- The Washington Times - Thursday, July 23, 2015

Ineffective procedures at the Dugway Proving Grounds military lab in Utah are partly in blame for the release of live anthrax spores earlier this year, according to a report released Thursday.

But the Defense Department’s 30-day review failed to find a single root cause behind the shipment of live anthrax to 86 labs in 21 states and the District of Columbia across the U.S., as well as seven foreign countries around the world.

The military ships dead anthrax to labs both to calibrate equipment that detects the spores and to research and develop equipment to better protect troops and the American public from a biological attack with anthrax, which can be fatal. Defense Department labs kill the anthrax with gamma radiation, then culture inactivated bacteria to ensure no spores survived.

In May, however, a lab in Maryland called the Centers for Disease Control and Prevention to report that a sample that was supposed to be irradiated anthrax actually contained some live spores.

The Defense Department’s review of the incident found that more than half of all batches tested at Dugway — 17 out of 33 — tested positive for live anthrax, said Deputy Secretary of Defense Robert Work.

“Obviously, when over half of those anthrax batches that were presumed to be inactivated instead prove to contain live spores, we have a major problem,” Mr. Work said.

Researchers at Dugway used only 5 percent of the total sample when culturing to check for total inactivation — the lowest among Defense Department labs, the report said. It also showed that employees at Dugway only waited a short time between irradiation and viability testing.

“The development and implementation of ineffective irradiation and viability testing procedures took place over the last decade; this represents an institutional problem at [Dugway Proving Grounds] and does not necessarily reflect on any one individual,” the report states.

Four Defense Department labs irradiate and ship anthrax for research. So far, all 86 samples that contained live bacteria came from the Dugway facility.

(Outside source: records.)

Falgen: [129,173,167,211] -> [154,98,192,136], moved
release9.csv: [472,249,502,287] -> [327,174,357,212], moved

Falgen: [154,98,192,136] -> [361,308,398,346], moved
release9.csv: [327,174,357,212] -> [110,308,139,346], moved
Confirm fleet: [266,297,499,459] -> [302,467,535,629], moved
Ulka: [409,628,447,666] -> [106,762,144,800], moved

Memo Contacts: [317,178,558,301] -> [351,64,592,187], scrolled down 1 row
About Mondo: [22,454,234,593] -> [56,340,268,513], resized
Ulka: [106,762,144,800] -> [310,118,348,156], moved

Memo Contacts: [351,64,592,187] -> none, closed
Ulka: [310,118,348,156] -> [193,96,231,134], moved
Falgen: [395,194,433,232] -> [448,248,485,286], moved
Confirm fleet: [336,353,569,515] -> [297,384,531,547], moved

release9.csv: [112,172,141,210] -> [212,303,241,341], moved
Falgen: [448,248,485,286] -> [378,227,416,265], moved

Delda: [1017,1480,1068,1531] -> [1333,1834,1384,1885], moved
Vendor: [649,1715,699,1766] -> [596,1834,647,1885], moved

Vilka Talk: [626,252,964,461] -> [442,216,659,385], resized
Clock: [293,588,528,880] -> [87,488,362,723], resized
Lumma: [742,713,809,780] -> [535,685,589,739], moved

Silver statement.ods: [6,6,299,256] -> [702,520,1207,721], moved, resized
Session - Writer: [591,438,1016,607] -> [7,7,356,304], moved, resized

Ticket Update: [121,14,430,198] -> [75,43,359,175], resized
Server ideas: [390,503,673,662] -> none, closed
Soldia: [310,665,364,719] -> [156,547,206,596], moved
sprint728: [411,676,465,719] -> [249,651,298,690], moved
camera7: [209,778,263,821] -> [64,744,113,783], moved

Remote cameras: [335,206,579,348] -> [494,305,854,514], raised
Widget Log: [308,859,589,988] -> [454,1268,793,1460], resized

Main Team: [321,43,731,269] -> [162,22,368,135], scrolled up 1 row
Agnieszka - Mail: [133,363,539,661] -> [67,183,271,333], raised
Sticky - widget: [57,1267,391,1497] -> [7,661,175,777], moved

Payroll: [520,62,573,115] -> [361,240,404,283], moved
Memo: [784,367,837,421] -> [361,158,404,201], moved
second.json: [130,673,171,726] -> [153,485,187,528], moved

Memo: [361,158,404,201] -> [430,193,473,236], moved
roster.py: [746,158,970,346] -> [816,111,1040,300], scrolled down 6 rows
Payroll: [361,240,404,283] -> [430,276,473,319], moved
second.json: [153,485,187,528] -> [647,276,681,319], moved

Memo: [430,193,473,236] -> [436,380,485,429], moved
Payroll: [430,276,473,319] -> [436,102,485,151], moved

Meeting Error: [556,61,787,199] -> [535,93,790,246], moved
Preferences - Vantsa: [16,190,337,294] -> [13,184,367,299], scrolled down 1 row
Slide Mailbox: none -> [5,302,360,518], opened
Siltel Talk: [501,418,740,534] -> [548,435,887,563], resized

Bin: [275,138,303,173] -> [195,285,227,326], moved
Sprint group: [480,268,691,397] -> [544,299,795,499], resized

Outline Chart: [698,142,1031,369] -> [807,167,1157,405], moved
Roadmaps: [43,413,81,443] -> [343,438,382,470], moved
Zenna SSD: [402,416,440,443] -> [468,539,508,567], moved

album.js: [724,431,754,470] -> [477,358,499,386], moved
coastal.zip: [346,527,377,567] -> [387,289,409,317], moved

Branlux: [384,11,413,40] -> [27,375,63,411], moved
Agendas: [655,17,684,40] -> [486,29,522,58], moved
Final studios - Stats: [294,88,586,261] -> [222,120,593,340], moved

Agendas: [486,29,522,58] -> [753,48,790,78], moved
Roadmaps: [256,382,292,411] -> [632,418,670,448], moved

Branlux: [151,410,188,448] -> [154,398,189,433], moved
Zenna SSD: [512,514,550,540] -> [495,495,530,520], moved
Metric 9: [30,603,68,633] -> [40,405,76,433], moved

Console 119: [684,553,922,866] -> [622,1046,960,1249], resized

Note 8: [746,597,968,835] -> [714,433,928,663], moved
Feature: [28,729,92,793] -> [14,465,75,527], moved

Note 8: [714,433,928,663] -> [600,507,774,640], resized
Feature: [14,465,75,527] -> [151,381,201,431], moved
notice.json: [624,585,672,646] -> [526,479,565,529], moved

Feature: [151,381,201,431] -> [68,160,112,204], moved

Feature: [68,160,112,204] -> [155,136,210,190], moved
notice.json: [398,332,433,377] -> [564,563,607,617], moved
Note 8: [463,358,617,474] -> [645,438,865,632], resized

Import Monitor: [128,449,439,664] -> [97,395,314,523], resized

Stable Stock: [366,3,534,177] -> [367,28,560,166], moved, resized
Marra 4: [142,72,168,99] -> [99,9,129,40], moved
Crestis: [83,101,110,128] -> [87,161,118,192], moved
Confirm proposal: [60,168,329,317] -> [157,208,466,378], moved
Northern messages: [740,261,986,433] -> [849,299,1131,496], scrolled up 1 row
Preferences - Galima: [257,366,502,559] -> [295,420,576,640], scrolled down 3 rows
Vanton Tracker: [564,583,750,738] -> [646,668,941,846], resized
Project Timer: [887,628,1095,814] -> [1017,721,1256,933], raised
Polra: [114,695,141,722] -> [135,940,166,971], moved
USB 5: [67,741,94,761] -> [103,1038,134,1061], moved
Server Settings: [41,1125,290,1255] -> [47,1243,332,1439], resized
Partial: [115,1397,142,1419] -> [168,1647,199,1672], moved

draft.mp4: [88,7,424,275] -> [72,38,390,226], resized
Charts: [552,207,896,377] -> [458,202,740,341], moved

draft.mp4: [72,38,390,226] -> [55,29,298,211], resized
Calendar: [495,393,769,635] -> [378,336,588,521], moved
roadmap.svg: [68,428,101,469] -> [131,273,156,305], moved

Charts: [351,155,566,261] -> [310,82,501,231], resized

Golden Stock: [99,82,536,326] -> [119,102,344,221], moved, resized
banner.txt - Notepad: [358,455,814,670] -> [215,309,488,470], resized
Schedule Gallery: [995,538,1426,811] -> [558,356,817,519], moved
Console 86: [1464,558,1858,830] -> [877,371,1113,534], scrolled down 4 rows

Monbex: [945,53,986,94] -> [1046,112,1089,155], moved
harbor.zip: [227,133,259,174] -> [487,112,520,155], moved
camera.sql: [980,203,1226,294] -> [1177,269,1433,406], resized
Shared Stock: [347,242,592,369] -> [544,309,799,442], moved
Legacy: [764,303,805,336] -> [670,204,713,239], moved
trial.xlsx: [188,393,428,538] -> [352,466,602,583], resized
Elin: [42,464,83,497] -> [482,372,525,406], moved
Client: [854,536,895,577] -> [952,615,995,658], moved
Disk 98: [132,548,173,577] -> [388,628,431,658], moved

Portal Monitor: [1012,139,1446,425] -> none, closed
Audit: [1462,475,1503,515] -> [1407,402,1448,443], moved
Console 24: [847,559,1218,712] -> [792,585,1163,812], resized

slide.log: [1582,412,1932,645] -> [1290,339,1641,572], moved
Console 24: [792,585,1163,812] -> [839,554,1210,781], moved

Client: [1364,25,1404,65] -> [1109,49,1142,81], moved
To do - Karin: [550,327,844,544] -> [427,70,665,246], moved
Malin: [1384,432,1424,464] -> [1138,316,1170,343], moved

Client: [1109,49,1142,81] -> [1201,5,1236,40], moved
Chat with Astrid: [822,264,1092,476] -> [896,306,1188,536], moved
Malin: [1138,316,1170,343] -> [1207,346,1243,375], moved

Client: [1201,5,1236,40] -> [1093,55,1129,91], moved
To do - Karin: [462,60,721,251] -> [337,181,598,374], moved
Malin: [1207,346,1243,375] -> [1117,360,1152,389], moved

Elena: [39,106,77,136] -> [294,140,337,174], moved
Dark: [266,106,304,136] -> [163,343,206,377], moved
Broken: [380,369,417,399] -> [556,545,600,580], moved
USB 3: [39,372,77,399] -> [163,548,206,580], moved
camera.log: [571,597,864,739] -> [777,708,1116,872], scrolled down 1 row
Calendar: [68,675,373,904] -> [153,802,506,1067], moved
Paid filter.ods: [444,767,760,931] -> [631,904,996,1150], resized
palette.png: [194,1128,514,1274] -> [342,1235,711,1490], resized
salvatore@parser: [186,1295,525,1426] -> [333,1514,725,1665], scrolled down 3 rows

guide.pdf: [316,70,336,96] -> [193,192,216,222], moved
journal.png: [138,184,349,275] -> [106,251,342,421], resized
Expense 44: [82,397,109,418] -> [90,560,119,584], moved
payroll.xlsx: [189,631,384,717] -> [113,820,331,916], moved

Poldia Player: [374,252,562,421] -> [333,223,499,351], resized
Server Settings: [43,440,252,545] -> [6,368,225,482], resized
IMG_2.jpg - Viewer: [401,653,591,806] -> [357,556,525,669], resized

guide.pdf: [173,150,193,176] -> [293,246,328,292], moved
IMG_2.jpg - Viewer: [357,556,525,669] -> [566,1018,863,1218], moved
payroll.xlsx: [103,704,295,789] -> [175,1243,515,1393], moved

Mr. Work said there were indicators of a problem at Dugway that officials there should have caught. When asked by investigators how often samples came back positive after irradiation, employees at Dugway said only about 2 or 3 percent tested positive for live spores. Records, however, showed that number was actually closer to 20 percent of samples that were still alive after irradiation.

As a result, the Army is launching an internal investigation that could find an individual at fault for the mistake and take corrective action, Mr. Work said.

Mr. Work also said he expected the number of labs that received live spores to increase as the CDC continues its investigation of secondary labs that my have received a sample from other labs.

The report also placed part of the blame on the broader “scientific community” for not developing better protocols for killing anthrax and called on scientists to issue standards for irradiation and testing.

Mr. Work said he was “shocked” to learn that there was no standard in the scientific community to deal with agents like anthrax. He was also surprised to learn that there was no standardization even among Defense Department labs to use the same procedures.

“This review taught us lessons we needed to learn. We were quite frankly surprised by them,” Mr. Work said. “They identified institutional and procedural failures we urgently need to address. We are shocked by these failures.”

Mr. Work said he has tasked Deputy Undersecretary of Defense for Acquisition Technology and Logistics Frank Kendall to come up with a standard to kill and test anthrax to be used across all four military labs, which fall under difference chains of command and different services.

The current moratorium on shipping or working with inactivated anthrax will continue until Mr. Kendall deems that records have been made to make it safe again, Mr. Work said. Research with live anthrax, however, will continue.